→ **Partes del ejercicio**
1 - Según el fragmento, ¿por qué no eran sencillas las comunicaciones con la suegra?
2 - Cita textualmente el fragmento, empezando por "Al salir de" y siguiendo hasta "volvería a llamar.".

→ **Fragmento citado**
|---|

Dicho así parece fácil pero mi suegra no tenía teléfono, así que las comunicaciones no eran sencillas.
Al salir de la oficina, habló desde una de las cabinas de Entel a la casa de una amiga de Elsa que vivía a dos cuadras avisando que a la noche, cuando las llamadas a larga distancia costaban menos, volvería a llamar.
Allí me aposté mientras Elsa se encargaba de acostar a las nenas y en una breve conversación me enteré de que podríamos volver a vivir juntos en nuestro lugar en el mundo.
Mi suegra era una persona muy especial. Primero enfermera y luego Caba (así se les llamaba a las jefas) de la Sala General de un Hospital público de la Capital Federal, siempre se las ingenió, mediante licencias, cambios de turnos y rotaciones con sus compañeras, para estar conmigo en cada parto. Llegaba unos días antes y se iba algunos días después. Siempre.

|---|

→ **Datos de entrada**
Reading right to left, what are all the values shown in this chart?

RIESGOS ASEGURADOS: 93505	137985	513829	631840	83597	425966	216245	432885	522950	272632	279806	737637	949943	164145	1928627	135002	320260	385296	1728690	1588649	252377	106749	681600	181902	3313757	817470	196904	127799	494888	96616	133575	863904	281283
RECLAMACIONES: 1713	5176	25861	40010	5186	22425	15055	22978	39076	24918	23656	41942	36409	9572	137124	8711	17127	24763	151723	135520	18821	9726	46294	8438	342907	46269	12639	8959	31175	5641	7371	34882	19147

|---|

→ **Soluciones**
1 - Porque la suegra no tenía teléfono.

2 -
Al salir de la oficina, habló desde una de las cabinas de Entel a la casa de una amiga de Elsa que vivía a dos cuadras avisando que a la noche, cuando las llamadas a larga distancia costaban menos, volvería a llamar.